From the records below, state how many lines hold the string "continuum", without any other text.

▶ [DATA SHOWN]
== Segment start ==

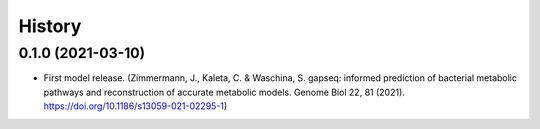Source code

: =======
History
=======

0.1.0 (2021-03-10)
------------------

* First model release. (Zimmermann, J., Kaleta, C. & Waschina, S. gapseq: informed prediction of bacterial metabolic pathways and reconstruction of accurate metabolic models. Genome Biol 22, 81 (2021). https://doi.org/10.1186/s13059-021-02295-1)
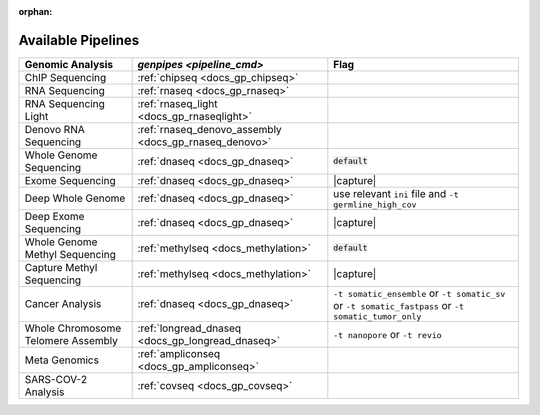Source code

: :orphan:

.. _docs_available_pipelines:

.. spelling:word-list::

   SARS-COV-2
   COV
   fastpass
   germline_high_cov
   germline
   cov

Available Pipelines
===================

.. list-table:: 
   :header-rows: 1
   :widths: auto
   :class: table-responsive

   * - Genomic Analysis
     - `genpipes <pipeline_cmd>`
     - Flag
   * - ChIP Sequencing
     - :ref:`chipseq <docs_gp_chipseq>`
     -  
   * - RNA Sequencing
     - :ref:`rnaseq <docs_gp_rnaseq>`
     - 
   * - RNA Sequencing Light
     - :ref:`rnaseq_light <docs_gp_rnaseqlight>`
     -  
   * - Denovo RNA Sequencing
     - :ref:`rnaseq_denovo_assembly <docs_gp_rnaseq_denovo>`
     -  
   * - Whole Genome Sequencing
     - :ref:`dnaseq <docs_gp_dnaseq>`
     - :code:`default`
   * - Exome Sequencing
     - :ref:`dnaseq <docs_gp_dnaseq>`
     - |capture|
   * - Deep Whole Genome
     - :ref:`dnaseq <docs_gp_dnaseq>`
     - |ini_file|
   * - Deep Exome Sequencing
     - :ref:`dnaseq <docs_gp_dnaseq>`
     - |capture|
   * - Whole Genome Methyl Sequencing
     - :ref:`methylseq <docs_methylation>`
     - :code:`default`
   * - Capture Methyl Sequencing
     - :ref:`methylseq <docs_methylation>`
     - |capture| 
   * - Cancer Analysis
     - :ref:`dnaseq <docs_gp_dnaseq>`
     - |somatic|
   * - Whole Chromosome Telomere Assembly
     - :ref:`longread_dnaseq <docs_gp_longread_dnaseq>`
     - |lr_flags|
   * - Meta Genomics
     - :ref:`ampliconseq  <docs_gp_ampliconseq>`
     - 
   * - SARS-COV-2 Analysis
     - :ref:`covseq <docs_gp_covseq>`
     -  

.. |capture| replace:: capture :ref:`BED file<docs_bed_file>` in Readset file or ``ini`` file 
.. |ini_file| replace:: use relevant ``ini`` file and ``-t germline_high_cov``
.. |somatic| replace:: ``-t somatic_ensemble`` or ``-t somatic_sv`` or ``-t somatic_fastpass`` or ``-t somatic_tumor_only`` 
.. |lr_flags| replace:: ``-t nanopore`` or ``-t revio`` 
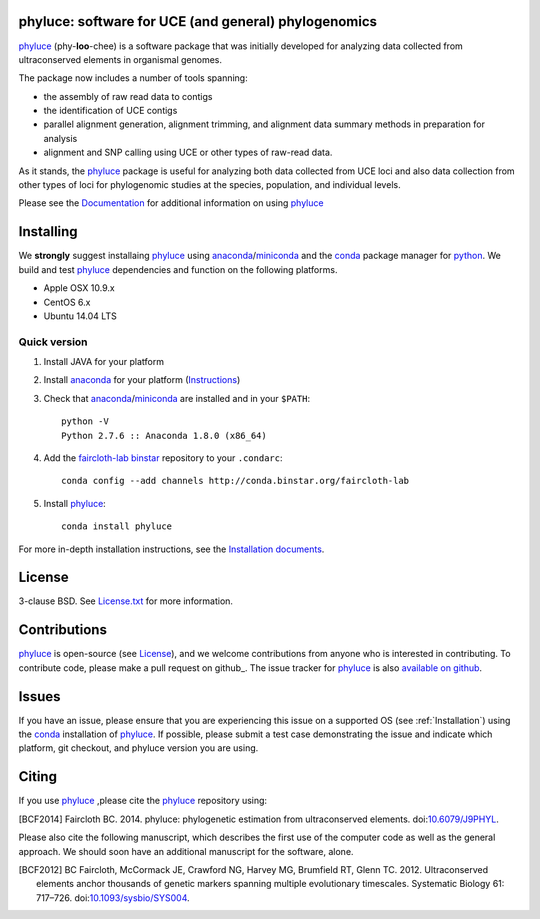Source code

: .. image:: https://badges.gitter.im/Join%20Chat.svg
   :alt: Join the chat at https://gitter.im/faircloth-lab/phyluce
   :target: https://gitter.im/faircloth-lab/phyluce?utm_source=badge&utm_medium=badge&utm_campaign=pr-badge&utm_content=badge


phyluce: software for UCE (and general) phylogenomics
-----------------------------------------------------

phyluce_ (phy-**loo**-chee) is a software package that was initially developed
for analyzing data collected from ultraconserved elements in organismal genomes.

The package now includes a number of tools spanning:

- the assembly of raw read data to contigs
- the identification of UCE contigs
- parallel alignment generation, alignment trimming, and alignment data summary
  methods in preparation for analysis
- alignment and SNP calling using UCE or other types of raw-read data.

As it stands, the phyluce_ package is useful for analyzing both data collected
from UCE loci and also data collection from other types of loci for phylogenomic
studies at the species, population, and individual levels.

Please see the `Documentation <http://faircloth-lab.github.com/phyluce/>`_ for
additional information on using phyluce_

.. _Installation:

Installing
----------

We **strongly** suggest installaing phyluce_ using anaconda_/miniconda_ and the
conda_ package manager for python_.  We build and test phyluce_ dependencies and
function on the following platforms.

- Apple OSX 10.9.x
- CentOS 6.x
- Ubuntu 14.04 LTS

Quick version
^^^^^^^^^^^^^

#. Install JAVA for your platform
#. Install anaconda_ for your platform (Instructions_)
#. Check that anaconda_/miniconda_ are installed and in your ``$PATH``::

    python -V
    Python 2.7.6 :: Anaconda 1.8.0 (x86_64)

#. Add the `faircloth-lab binstar`_ repository to your ``.condarc``::

    conda config --add channels http://conda.binstar.org/faircloth-lab

#. Install phyluce_::

    conda install phyluce

For more in-depth installation instructions, see the `Installation documents`_.

License
-------

3-clause BSD. See `License.txt`_ for more information.

Contributions
--------------

phyluce_ is open-source (see License_), and we welcome contributions from anyone
who is interested in contributing.  To contribute code, please make a pull
request on github_.  The issue tracker for phyluce_ is also `available on github
<https://github.com/faircloth-lab/phyluce/issues>`_.

Issues
------

If you have an issue, please ensure that you are experiencing this issue on a
supported OS (see :ref:`Installation`) using the conda_ installation of
phyluce_.  If possible, please submit a test case demonstrating the issue and
indicate which platform, git checkout, and phyluce version you are using.

Citing
------

If you use `phyluce`_ ,please cite the `phyluce`_ repository using:

.. [BCF2014] Faircloth BC. 2014. phyluce: phylogenetic estimation from
   ultraconserved elements.
   doi:`10.6079/J9PHYL <http://doi.org/10.6079/J9PHYL>`_.

Please also cite the following manuscript, which describes the first use of the
computer code as well as the general approach.  We should soon have an
additional manuscript for the software, alone.

.. [BCF2012] BC Faircloth, McCormack JE, Crawford NG, Harvey MG, Brumfield RT,
   Glenn TC. 2012. Ultraconserved elements anchor thousands of genetic markers
   spanning multiple evolutionary timescales. Systematic Biology 61: 717–726.
   doi:`10.1093/sysbio/SYS004 <http://doi.org/10.1093/sysbio/SYS004>`_.

.. _phyluce: https://github.com/faircloth-lab/phyluce
.. _conda: http://docs.continuum.io/conda/
.. _anaconda: http://docs.continuum.io/anaconda/install.html
.. _miniconda: http://repo.continuum.io/miniconda/
.. _License: https://github.com/faircloth-lab/phyluce/blob/master/LICENSE.txt
.. _License.txt: https://github.com/faircloth-lab/phyluce/blob/master/LICENSE.txt
.. _Instructions: http://docs.continuum.io/anaconda/install.html
.. _Installation documents: http://phyluce.readthedocs.org/en/installation.html
.. _python: http://www.python.org
.. _faircloth-lab binstar: http://binstar.org/faircloth-lab/

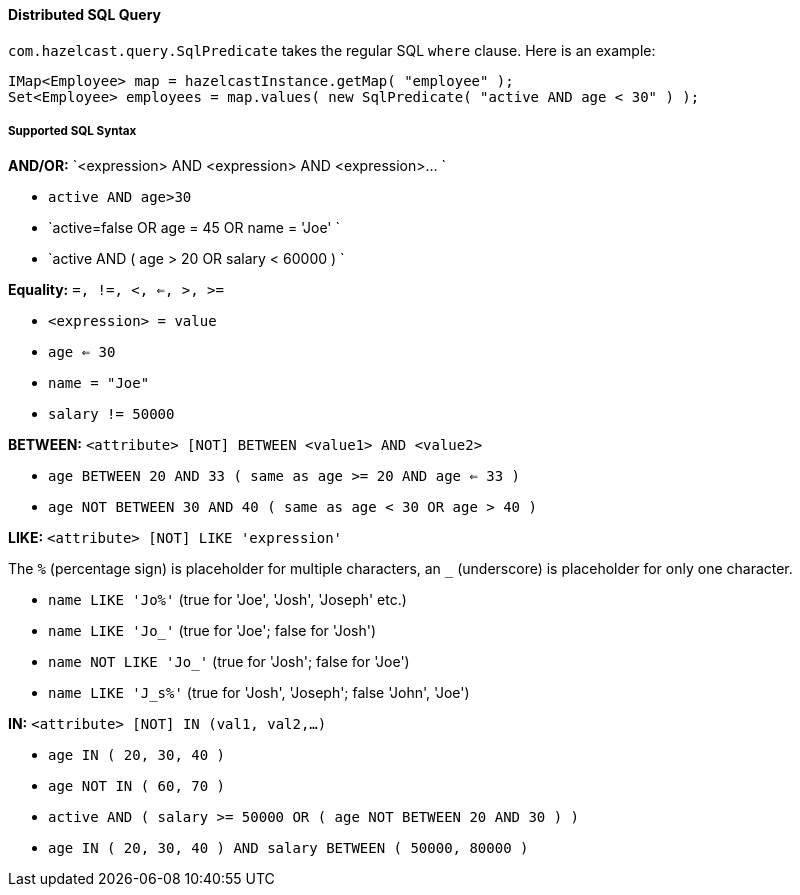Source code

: 
[[distributed-sql-query]]
==== Distributed SQL Query

`com.hazelcast.query.SqlPredicate` takes the regular SQL `where` clause. Here is an example:

```java
IMap<Employee> map = hazelcastInstance.getMap( "employee" );
Set<Employee> employees = map.values( new SqlPredicate( "active AND age < 30" ) );
```

[[supported-sql-syntax]]
===== Supported SQL Syntax

*AND/OR:* `<expression> AND <expression> AND <expression>... `

* `active AND age>30`
* `active=false OR age = 45 OR name = 'Joe' `
* `active AND ( age > 20 OR salary < 60000 ) `

*Equality:* `=, !=, <, <=, >, >=`

* `<expression> = value`
* `age <= 30`
* `name = "Joe"`
* `salary != 50000`

*BETWEEN:* `<attribute> [NOT] BETWEEN <value1> AND <value2>`

* `age BETWEEN 20 AND 33 ( same as age >= 20  AND age <= 33 )`
* `age NOT BETWEEN 30 AND 40 ( same as age < 30 OR age > 40 )`

*LIKE:* `<attribute> [NOT] LIKE 'expression'`

The `%` (percentage sign) is placeholder for multiple characters, an `_` (underscore) is placeholder for only one character.

* `name LIKE 'Jo%'` (true for 'Joe', 'Josh', 'Joseph' etc.)
* `name LIKE 'Jo_'` (true for 'Joe'; false for 'Josh')
* `name NOT LIKE 'Jo_'` (true for 'Josh'; false for 'Joe')
* `name LIKE 'J_s%'` (true for 'Josh', 'Joseph'; false 'John', 'Joe')

*IN:* `<attribute> [NOT] IN (val1, val2,...)`

* `age IN ( 20, 30, 40 )`
* `age NOT IN ( 60, 70 )`
* `active AND ( salary >= 50000 OR ( age NOT BETWEEN 20 AND 30 ) )`
* `age IN ( 20, 30, 40 ) AND salary BETWEEN ( 50000, 80000 )`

== Segment end ==

▶ [ANSWER TO THE PROBLEM]
4